Not long ago, I heard about a lovely young woman who had gotten some sad news.

When she was in high school, she met a boy. She thought she was in love. He thought they should have sex, so they did.

She moved away and a few years passed. When her abdomen wouldn’t stop feeling weird, she went to a doctor. Tests were run, and she’s infertile.

She’s 19.

I don’t know her diagnosis, of course, but it’s very likely that pelvic inflammatory disease (PID) has changed her life.

I called Dr. Jennifer Shuford, director of applied science at the Medical Institute for Sexual Health in Texas, for an explanation.

The two major causes of PID are chlamydia and gonorrhea, she said. Gonorrhea is somewhat rare; there are about 360,000 cases a year reported in the United States, according to the latest federal report. But chlamydia — also known as the “silent disease” — is spreading through the nation, with a record 1.1 million cases reported in the last federal prevalence report.

“Chlamydia is the No. 1 reported bacterial sexually transmitted infection,” Dr. Shuford said.

It’s “very prevalent” in America, especially among youth under age 25.

Chlamydia is worrisome because it usually is undetectable, she said. Up to 90 percent of women don’t know they have it, so they don’t seek medical treatment.

The infection moves quickly. It takes only a week for the bacterial infection “to rise all the way up through the female reproductive tract,” inflaming the cervix, uterus and Fallopian tubes, said Dr. Shuford, whose specialty is infectious disease. “It can even go outside of that, on to the ovaries, or into the abdominal cavity,” she said.

As the infection rises through the female reproductive tract, it can cause PID.

PID moves slower — scarring occurs over weeks to months — but it can be devastating. The Fallopian tubes, for instance, can be so damaged that eggs can’t make it from the ovary to the uterus. Sometimes that means infertility; sometimes it means dangerous ectopic pregnancies.

Chlamydia and PID are both hard to notice, she added. “When they’ve done studies and asked women for symptoms — and that’s including any sort of unusual feeling in their pelvis — different studies say different things, but up to 80 to 90 percent of women [with PID] said they don’t remember feeling anything.”

Sadly, even if a woman feels “something’s wrong,” there are plenty of other reasons to explain it, such as menstrual pain or indigestion, she said.

Dr. Shuford’s assessment is this:

• Although 1.1 million new chlamydia infections are reported, as many as 2 million more cases are unreported. Thus, countless men and women go untreated — and quietly transmit the infection. (Most men don’t have symptoms, either.)

• Of untreated chlamydia infections in women, from 10 percent to 40 percent will end in PID.

• Roughly 1 million women a year are treated for PID (from chlamydia and other sources), and more than 100,000 of these women will end up infertile.

On the bright side, “chlamydia is easily curable with standard treatment,” Dr.

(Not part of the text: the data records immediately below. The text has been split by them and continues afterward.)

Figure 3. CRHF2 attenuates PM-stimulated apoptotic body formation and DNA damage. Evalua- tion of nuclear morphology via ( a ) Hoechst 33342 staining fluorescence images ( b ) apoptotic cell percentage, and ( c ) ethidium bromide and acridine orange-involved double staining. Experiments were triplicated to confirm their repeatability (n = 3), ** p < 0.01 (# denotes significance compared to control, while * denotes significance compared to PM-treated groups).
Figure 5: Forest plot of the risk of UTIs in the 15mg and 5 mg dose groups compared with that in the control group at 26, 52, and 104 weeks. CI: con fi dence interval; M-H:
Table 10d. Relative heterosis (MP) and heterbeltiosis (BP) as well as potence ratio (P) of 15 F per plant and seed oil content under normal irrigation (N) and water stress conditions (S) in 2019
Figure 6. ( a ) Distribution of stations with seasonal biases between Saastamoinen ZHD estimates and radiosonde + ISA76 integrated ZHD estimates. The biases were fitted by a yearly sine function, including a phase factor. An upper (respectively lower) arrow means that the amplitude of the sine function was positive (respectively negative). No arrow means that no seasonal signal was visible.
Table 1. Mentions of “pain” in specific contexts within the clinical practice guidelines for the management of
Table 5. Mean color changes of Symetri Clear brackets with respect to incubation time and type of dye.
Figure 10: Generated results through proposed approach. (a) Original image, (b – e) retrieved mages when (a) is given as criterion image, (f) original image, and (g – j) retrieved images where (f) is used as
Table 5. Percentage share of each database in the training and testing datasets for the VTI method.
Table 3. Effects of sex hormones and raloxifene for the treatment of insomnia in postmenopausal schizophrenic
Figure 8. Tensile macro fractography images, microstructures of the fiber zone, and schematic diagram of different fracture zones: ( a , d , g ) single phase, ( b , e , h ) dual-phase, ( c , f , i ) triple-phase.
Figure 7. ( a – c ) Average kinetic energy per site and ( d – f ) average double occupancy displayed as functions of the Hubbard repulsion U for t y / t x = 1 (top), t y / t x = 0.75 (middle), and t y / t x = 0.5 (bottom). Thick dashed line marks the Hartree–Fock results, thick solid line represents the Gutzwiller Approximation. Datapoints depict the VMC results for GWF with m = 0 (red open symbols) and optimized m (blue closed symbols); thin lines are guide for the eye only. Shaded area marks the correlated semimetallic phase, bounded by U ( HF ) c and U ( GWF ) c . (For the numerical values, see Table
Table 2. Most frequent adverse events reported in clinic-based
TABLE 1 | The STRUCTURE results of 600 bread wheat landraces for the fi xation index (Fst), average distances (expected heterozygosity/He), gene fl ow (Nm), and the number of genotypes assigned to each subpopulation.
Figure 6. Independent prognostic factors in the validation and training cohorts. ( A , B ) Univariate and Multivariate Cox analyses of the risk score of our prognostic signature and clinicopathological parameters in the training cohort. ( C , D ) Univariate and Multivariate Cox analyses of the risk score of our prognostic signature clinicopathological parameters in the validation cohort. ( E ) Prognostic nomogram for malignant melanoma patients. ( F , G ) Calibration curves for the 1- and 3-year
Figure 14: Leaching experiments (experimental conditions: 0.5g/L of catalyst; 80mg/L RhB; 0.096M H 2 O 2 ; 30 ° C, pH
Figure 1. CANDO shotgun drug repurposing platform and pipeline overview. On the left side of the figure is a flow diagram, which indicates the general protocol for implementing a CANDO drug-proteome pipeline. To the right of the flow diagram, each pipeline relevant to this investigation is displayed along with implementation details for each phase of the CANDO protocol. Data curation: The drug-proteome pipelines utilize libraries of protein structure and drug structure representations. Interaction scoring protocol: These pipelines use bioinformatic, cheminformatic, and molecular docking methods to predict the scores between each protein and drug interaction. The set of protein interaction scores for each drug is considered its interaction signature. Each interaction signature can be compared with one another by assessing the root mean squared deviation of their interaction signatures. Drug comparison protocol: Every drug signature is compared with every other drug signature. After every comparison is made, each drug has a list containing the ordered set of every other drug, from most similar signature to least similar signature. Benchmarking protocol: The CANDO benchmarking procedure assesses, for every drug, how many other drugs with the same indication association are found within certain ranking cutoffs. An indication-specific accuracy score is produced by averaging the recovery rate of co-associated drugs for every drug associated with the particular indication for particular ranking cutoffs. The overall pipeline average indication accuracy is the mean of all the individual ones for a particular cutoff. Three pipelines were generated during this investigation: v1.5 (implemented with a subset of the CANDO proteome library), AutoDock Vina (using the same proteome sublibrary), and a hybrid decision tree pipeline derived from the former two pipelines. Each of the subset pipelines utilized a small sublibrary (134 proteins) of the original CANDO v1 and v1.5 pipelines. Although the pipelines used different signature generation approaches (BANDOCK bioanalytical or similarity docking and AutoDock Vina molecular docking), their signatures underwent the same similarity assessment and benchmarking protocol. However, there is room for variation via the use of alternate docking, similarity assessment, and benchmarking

Shuford said.

But outside of abstinence or sex with only a monogamous, infection-free partner, it will be hard to avoid. Condoms are about 50 percent protective, according to the sparse research, she said.

Thus, the sad story I heard is just one of many, many out there. Countless young people won’t even discover their damaged reproductive systems until they are trying to conceive and it doesn’t happen. Untreated chlamydia sterilizes men, too.

“Infertility will continue to rise as long as chlamydia continues to rise,” Dr. Shuford said. “It’s silent. It’s happening to so many people. There’s no need to feel stigmatized [by getting chlamydia],” she added. “You just need to go get treated.”